KMS Key and Secrets Manager (Optional). KMS Key is used to encrypt/decrypt Secrets Manager data, for example, session file and must be configured prior to deploying OP-SCIM infrastructure. SCIM bridge has to know where to find the session file. Instance userdata can be utilized to configure the environment variables and securely fetch the session file. AWS KMS and AWS Secrets Manager configuration is beyond of the scope of this guide. Please make sure that deployed instances have required access level to KMS keys (if used) and Secrets Manager.
Infrastructure deployment steps.

4.1. Upload Encrypted session file to the Secrets Manager.
Example:

aws secretsmanager create-secret --name op-scim/scimsession --secret-binary file:///path/to/scimsession --region <aws_region>
aws secretsmanager describe-secret --secret-id op-scim/scimsession --region <aws_region>

Specific KMS key can be utilized --kms-key-id <kms_key_arn>, in this case make sure deployed instances have access to that key, otherwise skip this option. If you don't specify key, then Secrets Manager defaults to using the AWS account's default CMK (the one named aws/secretsmanager)

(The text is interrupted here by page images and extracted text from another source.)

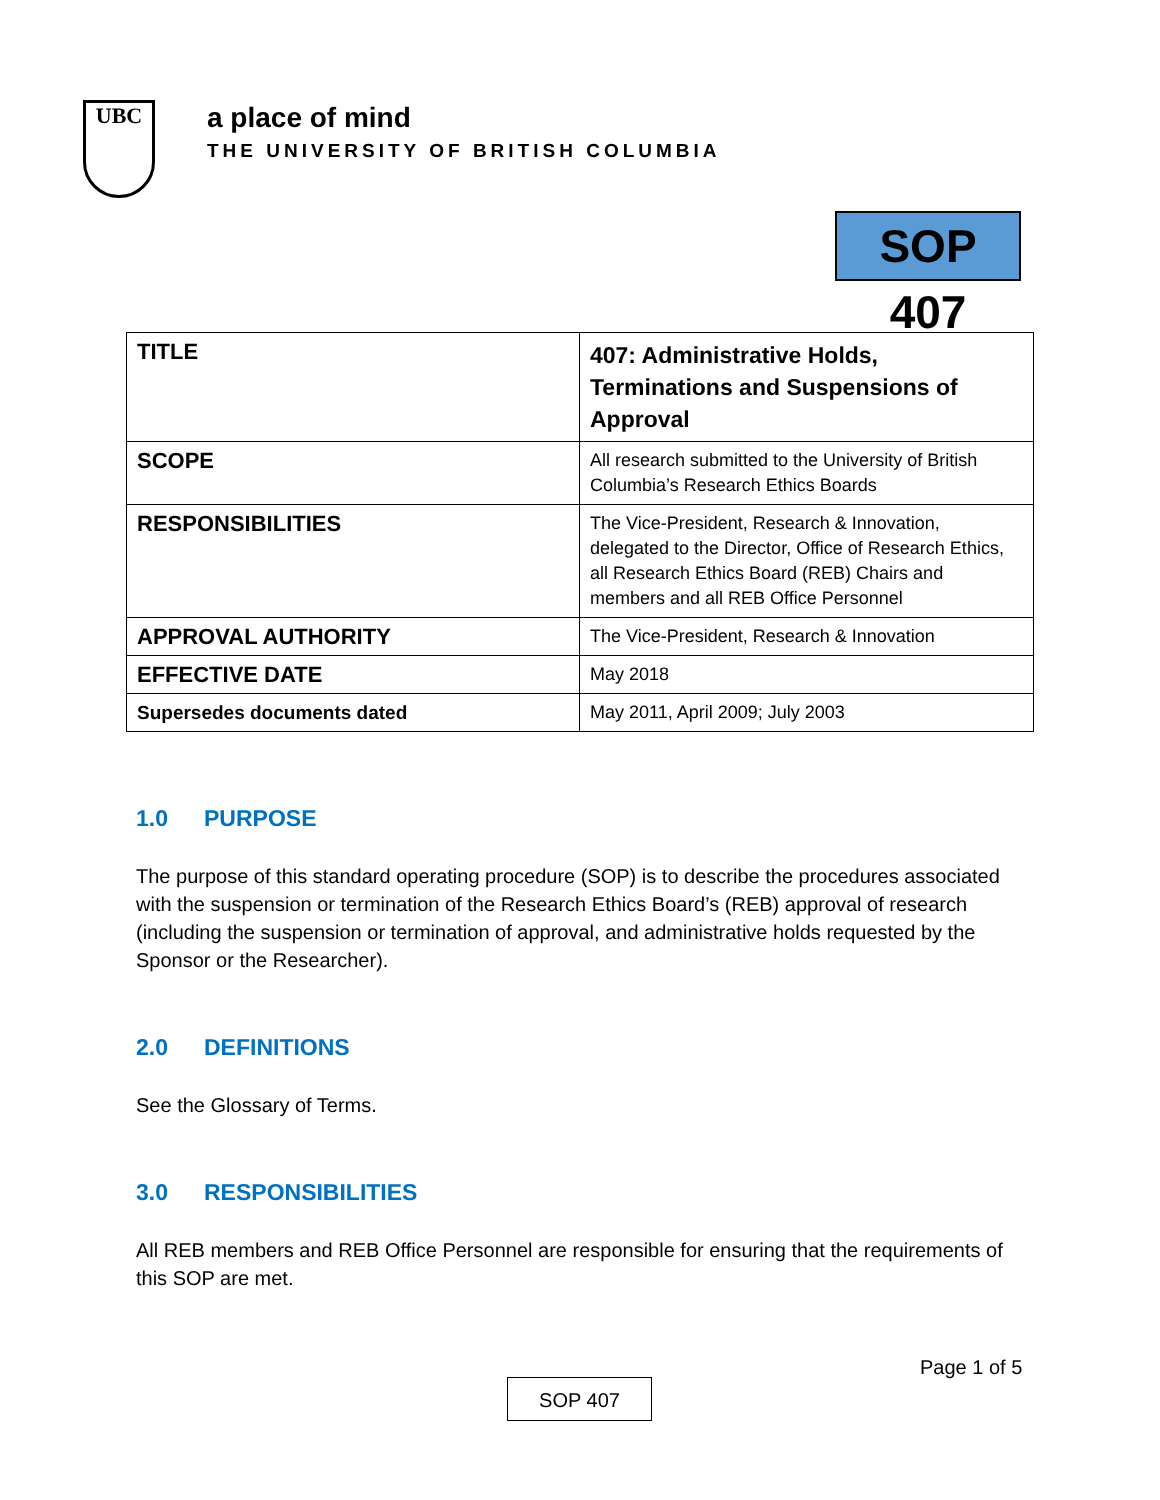UBC
a place of mind
THE UNIVERSITY OF BRITISH COLUMBIA
SOP 407
| TITLE | 407: Administrative Holds, Terminations and Suspensions of Approval |
| SCOPE | All research submitted to the University of British Columbia’s Research Ethics Boards |
| RESPONSIBILITIES | The Vice-President, Research & Innovation, delegated to the Director, Office of Research Ethics, all Research Ethics Board (REB) Chairs and members and all REB Office Personnel |
| APPROVAL AUTHORITY | The Vice-President, Research & Innovation |
| EFFECTIVE DATE | May 2018 |
| Supersedes documents dated | May 2011, April 2009; July 2003 |
1.0 PURPOSE
The purpose of this standard operating procedure (SOP) is to describe the procedures associated with the suspension or termination of the Research Ethics Board’s (REB) approval of research (including the suspension or termination of approval, and administrative holds requested by the Sponsor or the Researcher).
2.0 DEFINITIONS
See the Glossary of Terms.
3.0 RESPONSIBILITIES
All REB members and REB Office Personnel are responsible for ensuring that the requirements of this SOP are met.
Page 1 of 5
SOP 407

4.2. Configure Cache cluster, can be separate or deployed within the same instances. 4.3. Configure variables. 4.4. Deploy application using terraform init/plan/apply.

NOTE: Application can be redeployed at any time with minimal or no downtime. For example, new AMI is available or session file is updated.

Application logs are available with the service start up (step 4.4.). All logs go to syslog.

Terraform Code Structure

deploy - directory contains deployments/environments and separates them from each other. Example: development,staging, testing and so on.
- variables.tf - sets global variables for the specific deployment and provider configuration. This file already has default values for some of the variables, but it is recommended to review all of them.
- providers.tf - aws and terraform provider configuration.
- main.tf - invokes required modules and sets module specific variables.
- output.tf - prints out some of the resources and values.
- module_scim_app/data/user_data/03-default-users.yml - user configuration, ssh username and key.
new environment - can be created by copying an existing one to a new directory and adjusting variables.tf, main.tf, providers.tf as required.
module_scim_app - deploys the following AWS resources and their dependencies: ASG, ALB, app instances (ASG), instance IAM, instance and LB security groups, public DNS record. ASG monitors instances and automatically adjusts capacity to maintain steady, predictable performance. Capacity is configured in main.tf and instance specific configuration is in variables.tf.
module_scim_infra - deploys underlaying network infrastructure: VPC, subnets, Route Tables, route53, IGW, NGW and their dependencies.

Deploying using Terraform (ver. 0.11.x)

Copy deploy/example_env to a new directory according to the established naming conventions. Example: deploy/development.
Upload Encrypted session file to the AWS Secrets Manager (If required).
Example:

aws secretsmanager create-secret --name op-scim-dev/scimsession --secret-binary file:///path/to/scimsession --region <aws_region>

Adjust variables.tf, main.tf and providers.tf as required.
Use your favorite terraform commands to deploy, verify, and troubleshoot it.

  terraform init
  terraform plan -out=/tmp/op-scim.plan
  terraform apply /tmp/op-scim.plan

Update/Create OP-SCIM endpoint configuration in Azure AD or Okta (IdP) using ALB URL as the endpoint and generated Bearer Token.

Deprovision (destroying) and Re-deploying

Infrastructure is immutable. Instances do not accumulate changes and can be redeployed or replaced with the new ones.

terraform destroy (if target is not specified) deletes all but op-scim session file in Secrets Manager (deployed separately).